TRECHO APRESENTADO:
O dialeto para enumerar a contagem acima é, segundo a revista
britânica "The Economist", a segunda língua no mundo com
maior perigo de extinção.
Os lekos, remanescentes indígenas de origem pouco conhecida,
vivem em povoados isolados espalhados por Franz Tamayo e Larecaja, nas Yungas bolivianas. Há
18 indígenas que podem ser considerados puros lekos, levando
em conta a influência linguística
como identidade cultural e étnica.
Há algum tempo, seria difícil
identificá-los, pois sentiam vergonha de falar seu próprio idioma.
Ridicularizados pelas novas gerações (que adotaram a cultura ibérica) e com a auto-estima destruída, chegaram a questionar a utilidade do seu idioma.
De maneira geral, todo o processo de extinção das línguas
ameríndias se acentuou devido à
introdução de um novo sistema
econômico e cultural europeu,
mudando seus valores iniciais.
O fim dos lekos envolve vários
fatores, entre eles a invasão européia, as missões evangelizadoras
espanholas, a construção de ferrovias e a reforma agrária promovida pelo ex-presidente boliviano
Víctor Paz Estenssoro em 1953.

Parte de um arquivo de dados

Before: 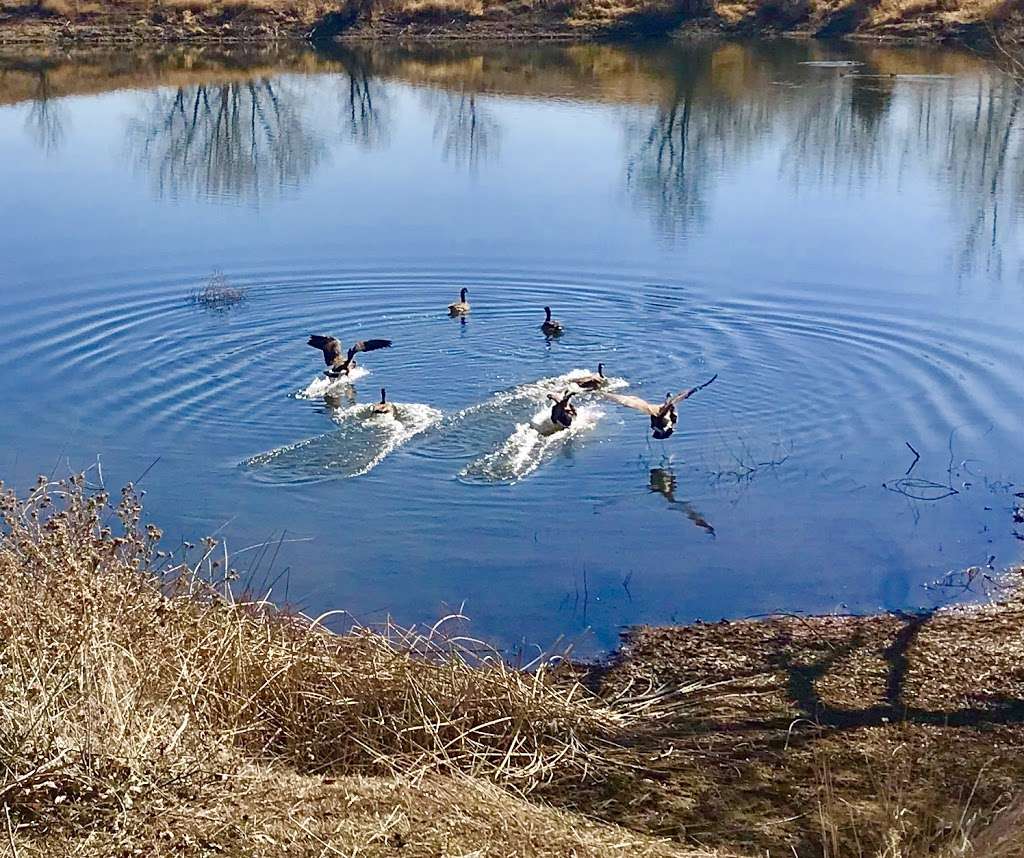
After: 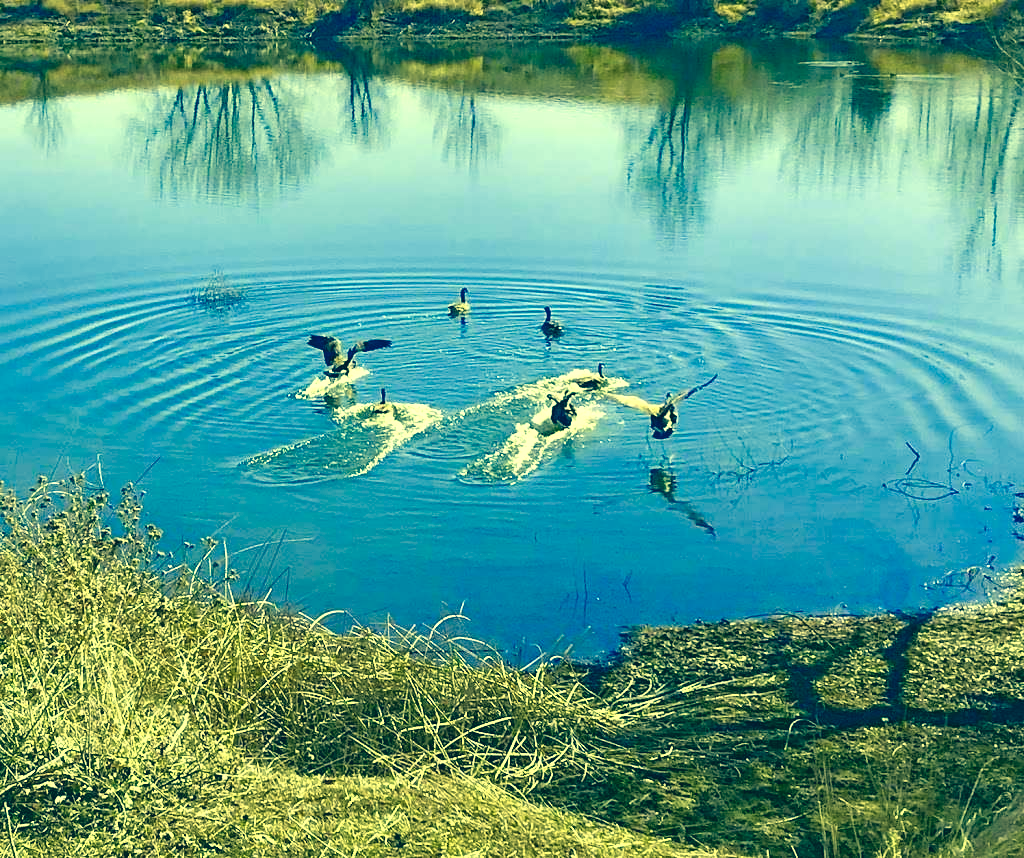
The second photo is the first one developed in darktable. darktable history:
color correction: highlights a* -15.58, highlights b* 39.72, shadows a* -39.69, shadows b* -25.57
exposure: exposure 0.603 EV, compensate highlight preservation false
--
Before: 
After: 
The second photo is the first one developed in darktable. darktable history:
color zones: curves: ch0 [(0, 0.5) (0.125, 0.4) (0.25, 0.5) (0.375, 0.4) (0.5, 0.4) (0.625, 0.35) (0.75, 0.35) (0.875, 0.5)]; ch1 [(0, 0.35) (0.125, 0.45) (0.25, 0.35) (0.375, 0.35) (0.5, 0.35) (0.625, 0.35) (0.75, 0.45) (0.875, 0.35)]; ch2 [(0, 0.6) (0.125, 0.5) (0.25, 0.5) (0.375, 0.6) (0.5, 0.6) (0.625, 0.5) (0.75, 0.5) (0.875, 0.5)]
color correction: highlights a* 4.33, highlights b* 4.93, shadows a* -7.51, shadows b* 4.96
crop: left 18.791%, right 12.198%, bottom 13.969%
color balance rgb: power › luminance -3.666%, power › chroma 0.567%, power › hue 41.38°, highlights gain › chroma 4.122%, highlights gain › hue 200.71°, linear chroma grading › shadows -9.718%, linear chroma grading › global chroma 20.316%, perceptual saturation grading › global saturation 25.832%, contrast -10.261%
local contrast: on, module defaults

ENUNCIADO 1: Transcreva, do texto sobre os lekos, o trecho que se inicia nas palavras "O dialeto para" e se encerra em "seu próprio idioma.".
ENUNCIADO 2: Prossiga a redação do texto sobre os lekos a partir da última frase apresentada.

RESULTADO 1:
O dialeto para enumerar a contagem acima é, segundo a revista
britânica "The Economist", a segunda língua no mundo com
maior perigo de extinção.
Os lekos, remanescentes indígenas de origem pouco conhecida,
vivem em povoados isolados espalhados por Franz Tamayo e Larecaja, nas Yungas bolivianas. Há
18 indígenas que podem ser considerados puros lekos, levando
em conta a influência linguística
como identidade cultural e étnica.
Há algum tempo, seria difícil
identificá-los, pois sentiam vergonha de falar seu próprio idioma.

RESULTADO 2:
Hoje existe um esforço deliberado, porém sem ordem para resgatar a identidade e o idioma leko,
aproveitando a Lei de Reforma
Agrária de 1996, que confirma o
direito das populações originárias
à propriedade da terra
Como diz José Tupa, morador
da comunidade de Tomachi e
funcionário de uma das organizações indígenas, os lekos são um
povo que precisa resgatar sua
identidade cultural e sua língua
para ter direito à terra ancestral.
De acordo com a Reforma Educacional boliviana e o reconhecimento constitucional de sua pluralidade étnica, os bolivianos ganharam o direito à educação bilíngue que, na prática, não pode
ser feita, pois não há professores
capacitados e, no caso dos lekos, a
tarefa vai sendo conduzida pelos
moradores mais idosos.
Benedicto Cerda, 67, de ascendentes lekos e aimarás, toma o lugar de professor voluntário na comunidade de K'arura onde vive.
Durante duas ou três horas por
dia, Cerda reúne os mais jovens
do povoado para tentar fazê-los
decorar uma apostila chamada
"Burua Kilka" (caderno do leko).
A apostila é o único instrumento usado para o ensino da língua.
Apesar dessa iniciativa, a própria
Pilcol, organização indígena que
cuida dos interesses dos lekos,
desconhece o trabalho de Simon
van de Kerke, um holandês, que
aprendeu espanhol com os indígenas. Ao lado de sua barraca
montada em frente à choça de seu
melhor informante, na comunidade leka de K'arura, o professor
e linguista holandês diz ser "um
milagre" ter conseguido compilar
aproximadamente 400 palavras
em dialeto, com essas pessoas que
já não falam o idioma há mais de
50 anos e que quase não têm dentes, comprometendo a dicção.
Para esse trabalho foram necessários quatro anos de perambulações pelas matas da região, para
identificar e ganhar a confiança
de 18 informantes que já não queriam saber de falar o leko.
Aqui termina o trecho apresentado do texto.